Watt was right - he and other patients were not believed by officials. Only two years ago, when the Royal Commission of Inquiry into Abuse in State Care heard evidence from the Lake Alice unit, did some survivors say they felt believed.
He first went to the police in the late 1970s and said they fobbed him off for the next three decades - even telling him the Nieuan boy had since died. He had not.
"I had a complaint of being locked up naked in cells for days on end with no cover, no blanket - a bucket to piss and s*** in. Only a mattress covered in plastic to lie on for days on end.
"If that's not sexual or child abuse..."
Despite being named as a complainant in the Corkran prosecution, Watt said as far as he could remember the former charge nurse treated him well.
Corkran was accused of injecting teens with the painful paralysing drug paraldehyde. Watt said he was given it by others.
"I remember having it. It takes about three or four days to etch through your body. It just reeks. It's just uncomfortable pain from where you've had it injected, plus this odour that lasts for three or four days."
Watt said he wanted to give evidence at trial about how Lake Alice damaged him - how the smart student and choir boy from Huntley prep school in Marton became a reckless daredevil who did not value life in the years after.

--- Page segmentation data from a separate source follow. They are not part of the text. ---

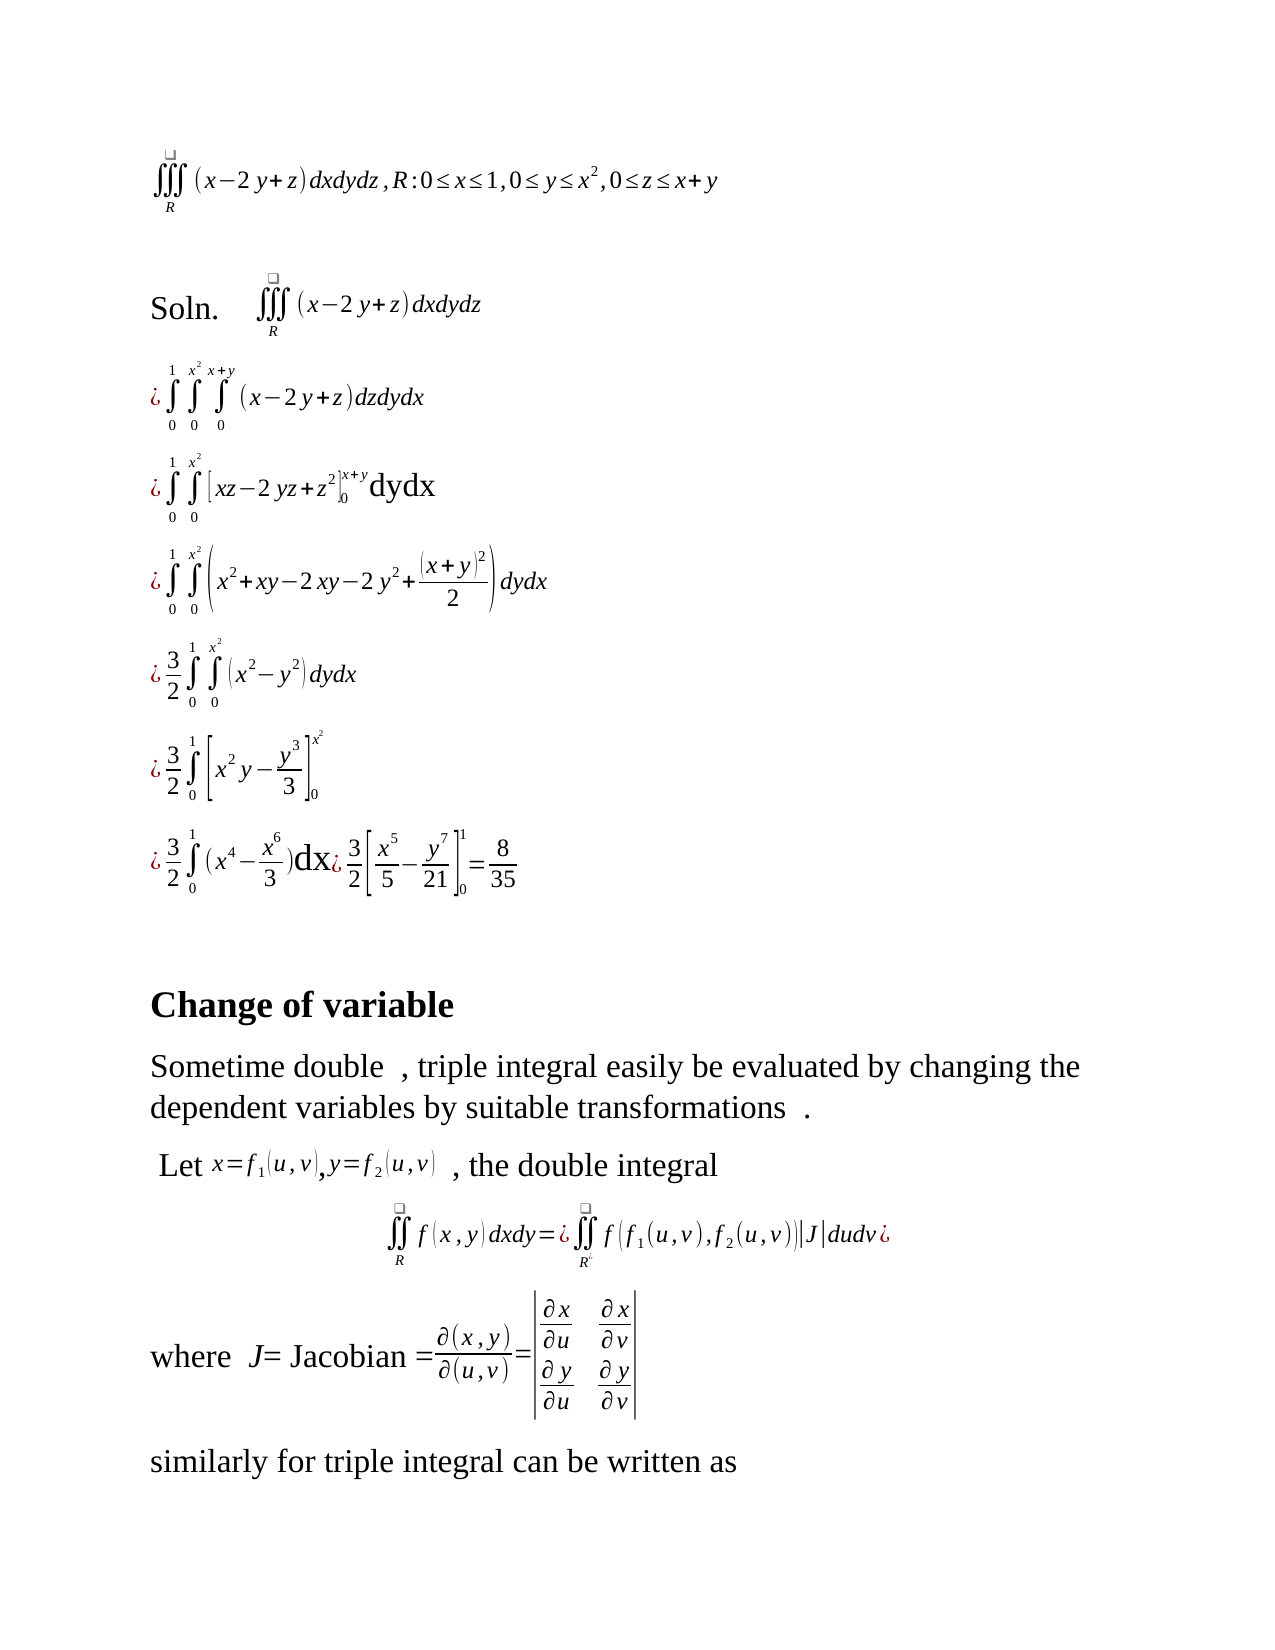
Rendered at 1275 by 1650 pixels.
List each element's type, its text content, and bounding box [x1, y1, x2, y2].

text dydx [150, 452, 1125, 524]
text dx [150, 823, 1125, 899]
text Sometime double , triple integral easily be evaluated by changing the dependent variables by suitable transformations . [150, 1046, 1125, 1126]
text Let , , the double integral [150, 1145, 1125, 1183]
text where J= Jacobian = [150, 1289, 1125, 1421]
text Soln. [150, 274, 1125, 340]
text similarly for triple integral can be written as [150, 1441, 1125, 1479]
text Change of variable [150, 983, 1125, 1026]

He also wanted accountability for the years of failure to prosecute Leeks and other perpetrators of abuse.
Leeks died in early 2002 shortly after police said there was enough evidence to charge him, but he was too sick to face trial.
Police have apologised for their failings in one investigation in the 2000s and there have been other apologies from organisations, but Watt wanted more.
"I would like to actually get the other five [complainants from the Corkran prosecution] together with me and to try to form a group to pressurise the government into realising they can't just walk over us, forget us.
"They should have gone after Leeks in the 80s. They've known about this since way back in the day," Watt said.
"Somebody's got to be accountable ... it's got to be somebody. Who's going to stand up and actually man up and give us closure?"
Watt last week wrote to the court to ensure he could be named and tell his story.
"A lot of people really don't want to know because it's embarrassing and they'd rather not know. I've got a chap that just said, 'Get over it'.
"Well, some coffee stains don't fade. They're etched into my soul."
Because of his brain injury, Watt said he held no shame, and was open and honest without worrying what others thought.
"I've got PTSD. It never goes away. I still have nightmares about that electrocution that I witnessed.
"I still have nightmares about the lights coming through my Kombi van when I was left for dead in the middle of the road."
The teen driver responsible for that crash in Wellington was sentenced to 100 hours of community service.
He was only charged with leaving a scene without offering assistance - a light charge Watt could not understand.
It had not done anything for his dim view of the police, he said.
"I spent the next six months in hospital with a serious brain injury, wasn't expected to live. Six weeks in a drug-induced coma and I've fought myself back to this.
"I died four times that night. God didn't want me. Maybe he wants me to sort this bloody mess out.
"Here I am trying to sort it out 48-50 years later."
Watt said he would not stop until a someone in the government took responsibility for the years of failure to prosecute or acknowledge what went on at Lake Alice.